Children with DM1 should have access to appropriate psychological and therapy services at an early age to ensure they are fulfilling their maximum potential and learning coping strategies for later life. The modification of activities including social engagement strategies would provide a foundation for each child to grow in confidence and esteem.

Family care and support is essential throughout childhood with support and social care assistance where required. Schools should be provided with specialist information about the care and management of a child with DM1. A social work consult or a referral to nursing case management can also be beneficial for patients. A holistic approach is critical because the affected parent may also need additional assistance.

Families should have access to disability benefits, adequate housing and adaptations during the progression of the condition.

Excessive daytime sleepiness

Family members and educators should be educated about the EDS that comes with DM1.

Children should be screened for signs of EDS, including prolonged naps or falling asleep in school.

Possible sleep apnea should be evaluated with overnight oximetry or polysomnogram.

Positive-pressure ventilation can be considered if a DM1 patient's sleepiness is thought to be related to nocturnal or daytime hypoventilation or sleep apnea. Patients should be referred to pulmonologists who have experience in neuromuscular diseases for consideration of assisted ventilation.

Stimulant therapy with a psychostimulant such as modafinil (Provigil), methylphenidate, or other stimulant can be considered if central hypersomnia is suspected. Often difficulty staying awake in school is a triggering factor. Special care should be taken in children with previously detected cardiac arrhythmia (See Cardiac section on stimulant management).

Endocrine and metabolism

DM1 male patients should undergo a detailed physical examination in search of gonadal atrophy or cryptorchidism.

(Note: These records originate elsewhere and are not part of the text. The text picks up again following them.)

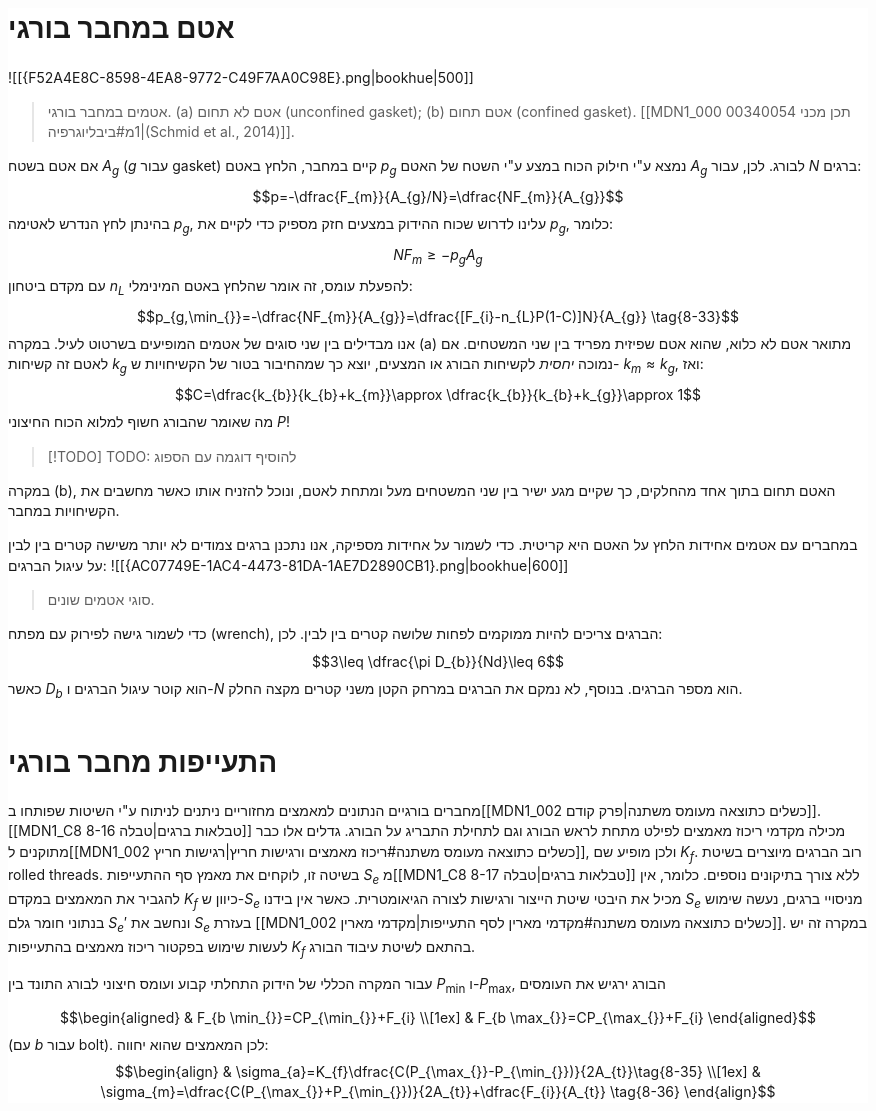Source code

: # אטם במחבר בורגי

![[{F52A4E8C-8598-4EA8-9772-C49F7AA0C98E}.png|bookhue|500]]
>אטמים במחבר בורגי. (a) אטם לא תחום (unconfined gasket); (b) אטם תחום (confined gasket). [[MDN1_000 00340054 תכן מכני 1מ#ביבליוגרפיה|(Schmid et al., 2014)]].

אם אטם בשטח $A_{g}$ ($g$ עבור gasket) קיים במחבר, הלחץ באטם $p_{g}$ נמצא ע"י חילוק הכוח במצע ע"י השטח של האטם $A_{g}$ לבורג. לכן, עבור $N$ ברגים:
$$p=-\dfrac{F_{m}}{A_{g}/N}=\dfrac{NF_{m}}{A_{g}}$$
בהינתן לחץ הנדרש לאטימה $p_{g}$, עלינו לדרוש שכוח ההידוק במצעים חזק מספיק כדי לקיים את $p_{g}$, כלומר:
$$NF_{m}\geq  -p_{g}A_{g}$$
עם מקדם ביטחון $n_{L}$ להפעלת עומס, זה אומר שהלחץ באטם המינימלי:
$$p_{g,\min_{}}=-\dfrac{NF_{m}}{A_{g}}=\dfrac{[F_{i}-n_{L}P(1-C)]N}{A_{g}} \tag{8-33}$$
אנו מבדילים בין שני סוגים של אטמים המופיעים בשרטוט לעיל. במקרה (a) מתואר אטם לא כלוא, שהוא אטם שפיזית מפריד בין שני המשטחים. אם לאטם זה קשיחות $k_{g}$ נמוכה *יחסית* לקשיחות הבורג או המצעים, יוצא כך שמהחיבור בטור של הקשיחויות ש- $k_{m}\approx k_{g}$, ואז:
$$C=\dfrac{k_{b}}{k_{b}+k_{m}}\approx \dfrac{k_{b}}{k_{b}+k_{g}}\approx 1$$
מה שאומר שהבורג חשוף למלוא הכוח החיצוני $P$!

>[!TODO] TODO: להוסיף דוגמה עם הספוג

במקרה (b), האטם תחום בתוך אחד מהחלקים, כך שקיים מגע ישיר בין שני המשטחים מעל ומתחת לאטם, ונוכל להזניח אותו כאשר מחשבים את הקשיחויות במחבר.

במחברים עם אטמים אחידות הלחץ על האטם היא קריטית. כדי לשמור על אחידות מספיקה, אנו נתכנן ברגים צמודים לא יותר משישה קטרים בין לבין על עיגול הברגים:
![[{AC07749E-1AC4-4473-81DA-1AE7D2890CB1}.png|bookhue|600]]
>סוגי אטמים שונים.

כדי לשמור גישה לפירוק עם מפתח (wrench), הברגים צריכים להיות ממוקמים לפחות שלושה קטרים בין לבין. לכן:
$$3\leq  \dfrac{\pi D_{b}}{Nd}\leq  6$$
כאשר $D_{b}$ הוא קוטר עיגול הברגים ו-$N$ הוא מספר הברגים.
בנוסף, לא נמקם את הברגים במרחק הקטן משני קטרים מקצה החלק.

# התעייפות מחבר בורגי

מחברים בורגיים הנתונים למאמצים מחזוריים ניתנים לניתוח ע"י השיטות שפותחו ב[[MDN1_002 כשלים כתוצאה מעומס משתנה|פרק קודם]]. [[MDN1_C8 טבלאות ברגים|טבלה 8-16]] מכילה מקדמי ריכוז מאמצים לפילט מתחת לראש הבורג וגם לתחילת התבריג על הבורג. גדלים אלו כבר מתוקנים ל[[MDN1_002 כשלים כתוצאה מעומס משתנה#ריכוז מאמצים ורגישות חריץ|רגישות חריץ]], ולכן מופיע שם $K_{f}$.
רוב הברגים מיוצרים בשיטת rolled threads. בשיטה זו, לוקחים את מאמץ סף ההתעייפות $S_{e}$ מ[[MDN1_C8 טבלאות ברגים|טבלה 8-17]] ללא צורך בתיקונים נוספים. כלומר, אין להגביר את המאמצים במקדם $K_{f}$ כיוון ש-$S_{e}$ מכיל את היבטי שיטת הייצור ורגישות לצורה הגיאומטרית.
כאשר אין בידנו $S_{e}$ מניסויי ברגים, נעשה שימוש בנתוני חומר גלם $S_{e}'$ ונחשב את $S_{e}$ בעזרת [[MDN1_002 כשלים כתוצאה מעומס משתנה#מקדמי מארין לסף התעייפות|מקדמי מארין]]. במקרה זה יש לעשות שימוש בפקטור ריכוז מאמצים בהתעייפות $K_{f}$ בהתאם לשיטת עיבוד הבורג.

עבור המקרה הכללי של הידוק התחלתי קבוע ועומס חיצוני לבורג התונד בין $P_{\min_{}}$ ו-$P_{\max_{}}$, הבורג ירגיש את העומסים
$$\begin{aligned}
 & F_{b \min_{}}=CP_{\min_{}}+F_{i} \\[1ex]
 & F_{b \max_{}}=CP_{\max_{}}+F_{i}
\end{aligned}$$
(עם $b$ עבור bolt).
לכן המאמצים שהוא יחווה:
$$\begin{align}
 & \sigma_{a}=K_{f}\dfrac{C(P_{\max_{}}-P_{\min_{}})}{2A_{t}}\tag{8-35} \\[1ex]
 & \sigma_{m}=\dfrac{C(P_{\max_{}}+P_{\min_{}})}{2A_{t}}+\dfrac{F_{i}}{A_{t}} \tag{8-36}
\end{align}$$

Patients should have a HbA1c and thyroid-stimulating hormone and Free T4 level measured at baseline and every 3 years, or if there is a clinical suspicion.

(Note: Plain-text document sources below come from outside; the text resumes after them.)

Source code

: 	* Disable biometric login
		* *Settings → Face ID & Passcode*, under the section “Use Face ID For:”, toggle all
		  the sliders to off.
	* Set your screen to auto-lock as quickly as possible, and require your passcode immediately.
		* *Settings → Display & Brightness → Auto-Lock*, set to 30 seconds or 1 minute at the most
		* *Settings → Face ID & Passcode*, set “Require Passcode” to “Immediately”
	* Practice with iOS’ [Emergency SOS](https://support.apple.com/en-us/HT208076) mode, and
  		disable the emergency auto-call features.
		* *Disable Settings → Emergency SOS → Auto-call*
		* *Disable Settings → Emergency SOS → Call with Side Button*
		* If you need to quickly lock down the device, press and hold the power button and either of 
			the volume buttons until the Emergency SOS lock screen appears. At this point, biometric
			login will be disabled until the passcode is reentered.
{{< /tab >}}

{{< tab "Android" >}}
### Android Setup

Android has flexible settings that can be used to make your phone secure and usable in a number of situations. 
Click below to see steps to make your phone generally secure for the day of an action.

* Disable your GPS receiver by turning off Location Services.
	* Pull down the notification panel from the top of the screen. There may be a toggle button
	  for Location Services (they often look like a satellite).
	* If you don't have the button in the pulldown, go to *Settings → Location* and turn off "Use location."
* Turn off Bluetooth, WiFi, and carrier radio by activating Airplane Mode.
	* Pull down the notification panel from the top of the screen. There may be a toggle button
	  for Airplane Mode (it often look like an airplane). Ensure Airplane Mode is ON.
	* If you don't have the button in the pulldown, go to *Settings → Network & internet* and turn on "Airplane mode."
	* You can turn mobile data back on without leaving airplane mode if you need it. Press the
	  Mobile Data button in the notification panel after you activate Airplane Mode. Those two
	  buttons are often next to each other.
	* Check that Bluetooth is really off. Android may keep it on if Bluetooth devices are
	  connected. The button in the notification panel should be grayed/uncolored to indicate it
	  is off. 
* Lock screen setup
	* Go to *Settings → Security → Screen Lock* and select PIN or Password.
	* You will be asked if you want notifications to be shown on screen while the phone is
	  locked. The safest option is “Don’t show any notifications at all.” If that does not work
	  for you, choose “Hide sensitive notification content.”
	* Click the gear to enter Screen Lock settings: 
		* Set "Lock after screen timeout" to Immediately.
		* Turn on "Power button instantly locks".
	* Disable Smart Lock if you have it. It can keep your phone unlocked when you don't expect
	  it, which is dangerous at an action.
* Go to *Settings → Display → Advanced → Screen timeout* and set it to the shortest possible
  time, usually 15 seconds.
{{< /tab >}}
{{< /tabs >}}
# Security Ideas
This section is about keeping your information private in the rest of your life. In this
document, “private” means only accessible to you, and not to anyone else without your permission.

Adolescent patients should be screened as adult patients:

◦ Gonadal insufficiency and complications of the reproductive system: Inquiring about amenorrhea or dysmenorrhea for the female patients, and erectile dysfunction for male patients

◦ Fasting blood lipids, plasma glucose, liver enzymes, bilirubin levels, and gamma-glutamyl transpeptidase should be measured at baseline.

Conclusions

The recommendations for care of congenital and childhood-onset myotonic dystrophy have been created by consensus of clinicians experienced in their care management. Given the absence of rigorous studies in many of these areas, these guidelines were created by consensus. They are designed to standardize the care of children with a multisystemic disorder that leads to significant morbidity and mortality.